Recently, novel dietary oils with modified fatty acid profiles have been manufactured to improve fatty acid intakes and to reduce cardiovascular diseases risks. A study by Gillingham et al. (2011) was conducted to evaluate the efficacy of novel high oleic rapeseed (canola) oil (HOCO), alone or blended with flax seed oil (FXCO), on circulating lipids and inflammatory biomarkers over a typical western diet (WD). A total of thirty six hypercholesterolemic subjects were included in the study and asked to consume three isoenergetic diets for 28 days. Experimental diets were designed as typical western diet contained 50% energy as carbohydrate, 15% as protein and 35% as fat, of which 70% was provided with experimental oil. The study was designed as three phases with 28 days per phase separated by 4-8 weeks wash-out periods. Subjects consumed three isoenergetic diets. Each contained approximately 36% energy from fat, of which 70% was provided by HOCO, FXCO or WD. The results of the study indicated that the total cholesterol was reduced by 11% (p=0.001) with flax seed oil and 3.5% reduction was found in HOCO group. After 28 days compared with WD, LDL cholesterol was reduced 15.1% with FXCO and 7.4% with HOCO group. In conclusion, consumption of novel HOCO alone or blended with flax seed oil is cardioprotective through lipid lowering effects (Gillingham et al., 2011).

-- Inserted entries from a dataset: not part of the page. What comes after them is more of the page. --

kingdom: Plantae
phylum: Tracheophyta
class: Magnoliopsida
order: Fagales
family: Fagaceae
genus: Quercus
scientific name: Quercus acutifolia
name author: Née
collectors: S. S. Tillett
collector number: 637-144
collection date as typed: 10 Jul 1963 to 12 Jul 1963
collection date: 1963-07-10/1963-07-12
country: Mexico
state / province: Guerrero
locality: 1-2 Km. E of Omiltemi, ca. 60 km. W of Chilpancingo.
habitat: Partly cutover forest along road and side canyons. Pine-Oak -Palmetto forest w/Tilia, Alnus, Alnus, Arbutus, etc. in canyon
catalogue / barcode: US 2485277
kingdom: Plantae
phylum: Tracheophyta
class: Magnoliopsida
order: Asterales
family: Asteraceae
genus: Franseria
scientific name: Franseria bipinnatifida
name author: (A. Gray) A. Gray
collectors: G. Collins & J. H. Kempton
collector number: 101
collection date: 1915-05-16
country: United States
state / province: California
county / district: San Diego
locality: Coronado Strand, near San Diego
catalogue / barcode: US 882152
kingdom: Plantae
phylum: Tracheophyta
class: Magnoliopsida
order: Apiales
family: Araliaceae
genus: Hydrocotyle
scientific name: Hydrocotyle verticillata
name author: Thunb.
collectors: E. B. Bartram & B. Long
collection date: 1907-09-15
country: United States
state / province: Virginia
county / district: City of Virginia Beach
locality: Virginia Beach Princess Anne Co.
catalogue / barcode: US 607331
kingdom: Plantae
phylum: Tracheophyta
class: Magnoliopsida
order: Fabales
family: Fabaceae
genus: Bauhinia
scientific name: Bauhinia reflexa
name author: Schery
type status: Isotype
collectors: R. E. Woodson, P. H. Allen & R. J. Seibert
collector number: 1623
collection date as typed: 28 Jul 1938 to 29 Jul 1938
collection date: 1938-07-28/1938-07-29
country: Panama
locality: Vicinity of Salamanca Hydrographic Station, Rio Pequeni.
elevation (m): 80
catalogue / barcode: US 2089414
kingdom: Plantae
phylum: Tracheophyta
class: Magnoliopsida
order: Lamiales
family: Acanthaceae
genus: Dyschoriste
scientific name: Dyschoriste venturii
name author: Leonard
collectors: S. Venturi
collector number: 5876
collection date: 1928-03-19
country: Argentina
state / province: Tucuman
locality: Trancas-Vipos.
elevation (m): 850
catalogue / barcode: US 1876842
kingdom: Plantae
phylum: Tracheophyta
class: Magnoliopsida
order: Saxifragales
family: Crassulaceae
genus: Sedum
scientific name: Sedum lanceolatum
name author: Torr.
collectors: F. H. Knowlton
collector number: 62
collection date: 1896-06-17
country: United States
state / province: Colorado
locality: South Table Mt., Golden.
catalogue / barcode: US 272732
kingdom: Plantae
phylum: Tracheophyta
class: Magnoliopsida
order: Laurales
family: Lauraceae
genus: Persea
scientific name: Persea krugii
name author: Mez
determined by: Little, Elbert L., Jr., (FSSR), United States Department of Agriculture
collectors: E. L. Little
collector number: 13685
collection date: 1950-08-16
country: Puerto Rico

Kawakami et al. (2015) investigated the effect of 12 week supplementation with flax seed oil (FO), which is a rich source of alpha linolenic acid (ALA), on cardiovascular risk factors such as serum small dense low-density lipoprotein concentration. A total of 15 subjects were included in the study. The subjects were instructed to take 10 g of flax seed oil or corn oil for 12 weeks using spoon provided, once with dinner. Supplements of 10 g of flax seed oil and corn oil contained 5.49 and 0.09 g of ALA, respectively. Subjects were instructed to maintain their habitual diet throughout the study. Subjects were also instructed to avoid intake of anti-inflammatory drugs vitamins or other dietary supplements throughout the intervention period. The data revealed that the flax seed oil supplementation reduced low density lipoprotein cholesterol concentration by 25.8% and 21.2% at 4 and 12 weeks, respectively. Although, corn oil supplementation had no effect on LDL concentrations. It was also abstracted from the study that serum total cholesterol, LDL-cholesterol, HDL-cholesterol were significantly lowered in the flax seed oil supplementation (Kawakami et al., 2015).